A different casualty, thirty-eight-year-old a serviceman, said a drone blast had resulted in a head injury. “I was in a dugout. Suddenly it became black. I lost sensation any feeling or hear anything,” he said. “I believe I was fortunate to remain alive. A relative has been lost. There are ongoing detonations.” A construction worker working in Lithuania, Filipchuk said he had come back to Ukraine and volunteered to serve shortly before Vladimir Putin’s full-scale invasion in February 2022.
A third soldier, a serviceman, had been struck in the back. He expressed pain as doctors laid him on a bed, removed a stained dressing and treated his two-day-old injury from fragments. Wrapped in a foil blanket, he used a cellphone to call his family member. “A piece of artillery hit me. It was a deflected projectile. My condition is stable,” he informed her. What were his plans now? “To get better. That will take a few months. After that, to go back to my military group. Our forces has to protect our country,” he said.
Medical staff care for the wounded soldier, who was injured in the dorsal area by a piece of mortar.

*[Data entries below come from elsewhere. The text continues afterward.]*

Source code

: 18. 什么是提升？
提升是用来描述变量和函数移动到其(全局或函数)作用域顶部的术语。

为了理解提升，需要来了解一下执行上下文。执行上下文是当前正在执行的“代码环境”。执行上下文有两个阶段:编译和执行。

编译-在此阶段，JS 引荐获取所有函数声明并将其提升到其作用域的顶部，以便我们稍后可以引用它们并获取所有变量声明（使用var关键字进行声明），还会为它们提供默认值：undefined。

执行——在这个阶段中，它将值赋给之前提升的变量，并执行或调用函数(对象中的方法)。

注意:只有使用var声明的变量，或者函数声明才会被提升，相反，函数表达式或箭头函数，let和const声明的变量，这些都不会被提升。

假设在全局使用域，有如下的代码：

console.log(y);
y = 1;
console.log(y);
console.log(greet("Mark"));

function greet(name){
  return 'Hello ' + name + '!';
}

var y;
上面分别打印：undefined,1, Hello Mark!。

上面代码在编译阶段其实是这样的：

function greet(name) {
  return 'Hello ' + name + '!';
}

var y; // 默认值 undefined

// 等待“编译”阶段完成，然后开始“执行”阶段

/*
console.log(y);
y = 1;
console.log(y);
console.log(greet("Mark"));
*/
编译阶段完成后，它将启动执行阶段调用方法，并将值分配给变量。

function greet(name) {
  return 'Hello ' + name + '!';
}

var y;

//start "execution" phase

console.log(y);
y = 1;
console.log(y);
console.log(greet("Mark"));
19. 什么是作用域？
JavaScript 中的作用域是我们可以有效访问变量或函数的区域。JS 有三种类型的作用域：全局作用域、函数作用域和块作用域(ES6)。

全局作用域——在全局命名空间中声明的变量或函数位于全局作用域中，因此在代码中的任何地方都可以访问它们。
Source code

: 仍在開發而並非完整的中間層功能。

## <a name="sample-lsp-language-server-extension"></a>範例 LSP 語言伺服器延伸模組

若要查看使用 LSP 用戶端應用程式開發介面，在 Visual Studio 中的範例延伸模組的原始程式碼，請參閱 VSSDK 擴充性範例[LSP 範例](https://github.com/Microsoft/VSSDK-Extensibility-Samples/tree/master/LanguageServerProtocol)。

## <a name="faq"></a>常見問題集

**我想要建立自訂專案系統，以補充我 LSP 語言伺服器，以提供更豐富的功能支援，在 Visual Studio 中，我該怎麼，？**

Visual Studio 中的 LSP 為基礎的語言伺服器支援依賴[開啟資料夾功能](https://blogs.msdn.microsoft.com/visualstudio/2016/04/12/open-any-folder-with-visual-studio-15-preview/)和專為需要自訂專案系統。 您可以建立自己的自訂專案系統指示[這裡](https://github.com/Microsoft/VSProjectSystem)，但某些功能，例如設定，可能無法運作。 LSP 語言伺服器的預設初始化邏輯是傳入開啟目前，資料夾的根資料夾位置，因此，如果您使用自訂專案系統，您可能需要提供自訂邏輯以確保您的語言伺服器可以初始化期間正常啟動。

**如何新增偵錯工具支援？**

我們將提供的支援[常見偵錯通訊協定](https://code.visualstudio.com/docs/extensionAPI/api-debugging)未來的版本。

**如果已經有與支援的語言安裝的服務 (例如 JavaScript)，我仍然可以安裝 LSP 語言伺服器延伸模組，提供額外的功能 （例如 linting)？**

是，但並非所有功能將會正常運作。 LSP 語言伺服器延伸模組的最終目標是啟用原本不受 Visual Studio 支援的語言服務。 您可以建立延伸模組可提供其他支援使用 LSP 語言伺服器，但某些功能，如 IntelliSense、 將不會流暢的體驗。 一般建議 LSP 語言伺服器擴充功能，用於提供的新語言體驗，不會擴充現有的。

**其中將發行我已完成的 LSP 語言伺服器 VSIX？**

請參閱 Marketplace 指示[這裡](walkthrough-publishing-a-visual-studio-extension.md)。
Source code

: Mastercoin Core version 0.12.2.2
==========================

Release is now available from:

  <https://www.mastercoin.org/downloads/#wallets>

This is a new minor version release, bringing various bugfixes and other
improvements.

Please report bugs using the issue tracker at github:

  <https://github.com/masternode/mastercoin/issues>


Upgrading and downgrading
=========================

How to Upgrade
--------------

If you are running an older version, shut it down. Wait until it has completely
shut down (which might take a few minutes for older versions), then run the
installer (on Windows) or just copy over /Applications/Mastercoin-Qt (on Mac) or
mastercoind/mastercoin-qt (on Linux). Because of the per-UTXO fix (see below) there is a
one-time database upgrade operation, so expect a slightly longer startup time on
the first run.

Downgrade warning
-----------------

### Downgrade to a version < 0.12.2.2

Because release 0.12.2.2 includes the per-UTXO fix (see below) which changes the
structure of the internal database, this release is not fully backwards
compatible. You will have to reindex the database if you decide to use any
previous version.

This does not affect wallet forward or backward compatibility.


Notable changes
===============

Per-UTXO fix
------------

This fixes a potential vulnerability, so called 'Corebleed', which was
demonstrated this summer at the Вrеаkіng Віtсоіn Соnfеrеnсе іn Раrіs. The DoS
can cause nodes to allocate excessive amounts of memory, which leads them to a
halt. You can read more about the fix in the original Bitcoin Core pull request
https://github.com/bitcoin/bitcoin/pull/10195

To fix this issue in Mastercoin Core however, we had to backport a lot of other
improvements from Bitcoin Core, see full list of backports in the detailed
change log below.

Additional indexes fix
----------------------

Since 2022, Russia has repeatedly targeted medical centers, clinics, maternity wards and ambulances. Per human rights groups, 261 health workers have been killed in nearly 2,000 assaults. This subterranean hospital is built from multiple steel bunkers, with timber beams, earth and sand laid on top up to ground level. It can withstand direct hits from large-caliber artillery shells and even three 8kg TNT charges dropped by aerial means.
A major industrial group, which funded the building, plans to erect 20 units in all. The head of the nation's security agency and ex- defence minister, the official, said they would be “vitally essential for saving the lives of our military and assisting defenders on the frontline.” The company described the initiative as the “most ambitious and demanding” it had undertaken after the enemy's military offensive.
An example of the centre’s operating theatres.
The surgeon, explained some injured personnel had to wait hours or even multiple days before they could be evacuated because of the threat of aerial attacks. “Our facility received two severely injured casualties who arrived at 3am. It was necessary to perform a removal of both limbs on one of them. His bleeding control device had been on for so long there was no alternative.” What is his method with traumatic surgeries? “I’ve been healthcare for two decades. You have to focus,” he remarked.
Orderlies transported the soldier through the tunnel and into an ambulance. The vehicle was parked under a bush. The patient and the two other military members were transferred to the city of Dnipro for additional medical care. The underground medical team took a break. The facility's ginger cat, the mascot, walked toward the entrance to await the next arrivals. “Our facility operates open 24 hours a day,” Holovashchenko stated. “The work is continuous.”